▶ **Exercise**
Give every line of the data again, unchanged, but with no pictures.

Before-and-after change data:
------------
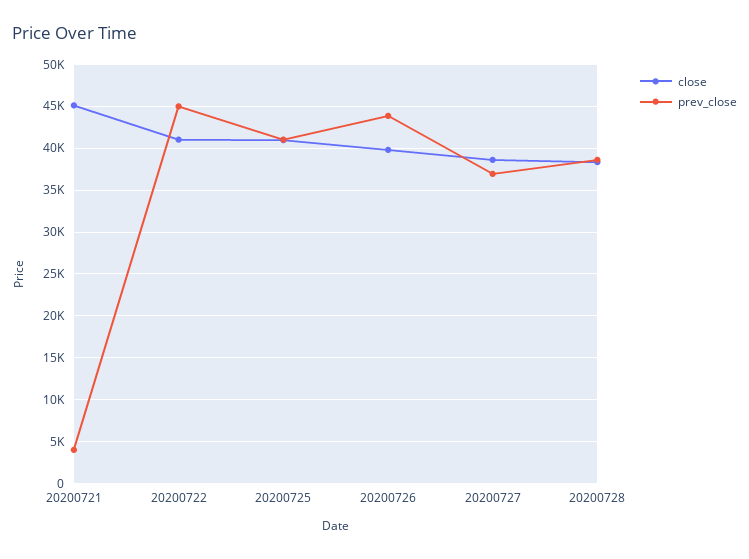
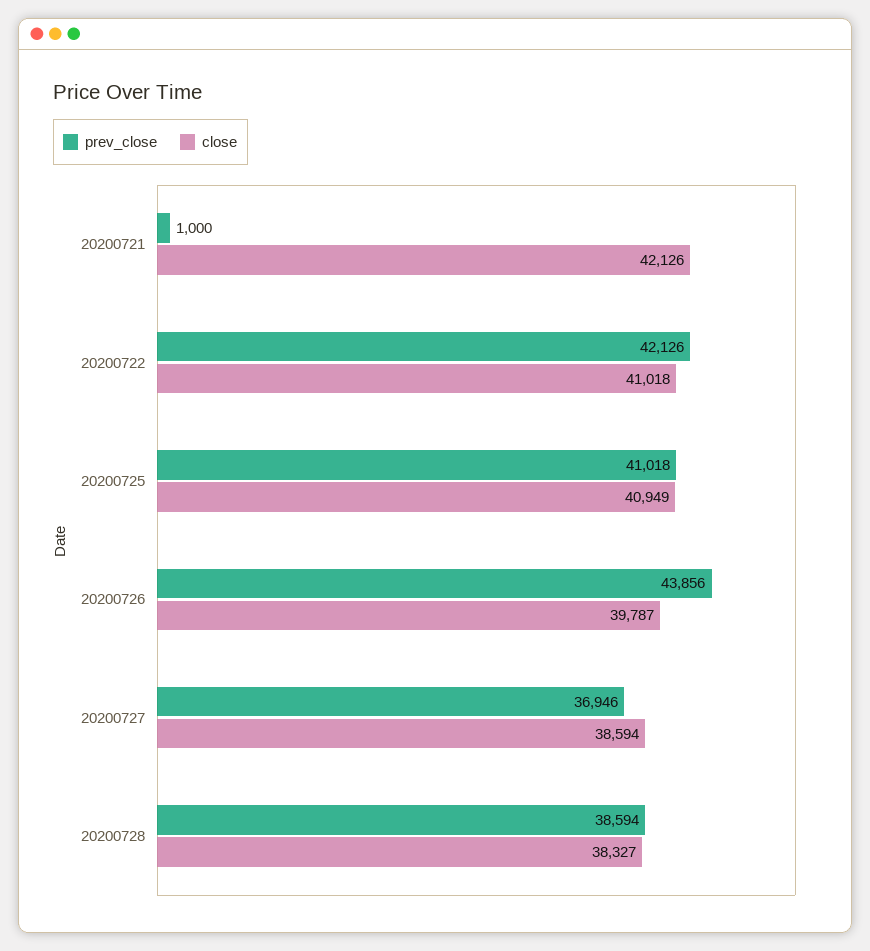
  {
    "close": {
-     "20200721": 45000,
+     "20200721": 42126,
      "20200722": 41018,
      "20200725": 40949,
      "20200726": 39787,
      "20200727": 38594,
      "20200728": 38327
    },
    "prev_close": {
-     "20200721": 4000,
+     "20200721": 1000,
-     "20200722": 45000,
+     "20200722": 42126,
      "20200725": 41018,
      "20200726": 43856,
      "20200727": 36946,
      "20200728": 38594
    }
  }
------------
▶ **Response area**
  {
    "close": {
-     "20200721": 45000,
+     "20200721": 42126,
      "20200722": 41018,
      "20200725": 40949,
      "20200726": 39787,
      "20200727": 38594,
      "20200728": 38327
    },
    "prev_close": {
-     "20200721": 4000,
+     "20200721": 1000,
-     "20200722": 45000,
+     "20200722": 42126,
      "20200725": 41018,
      "20200726": 43856,
      "20200727": 36946,
      "20200728": 38594
    }
  }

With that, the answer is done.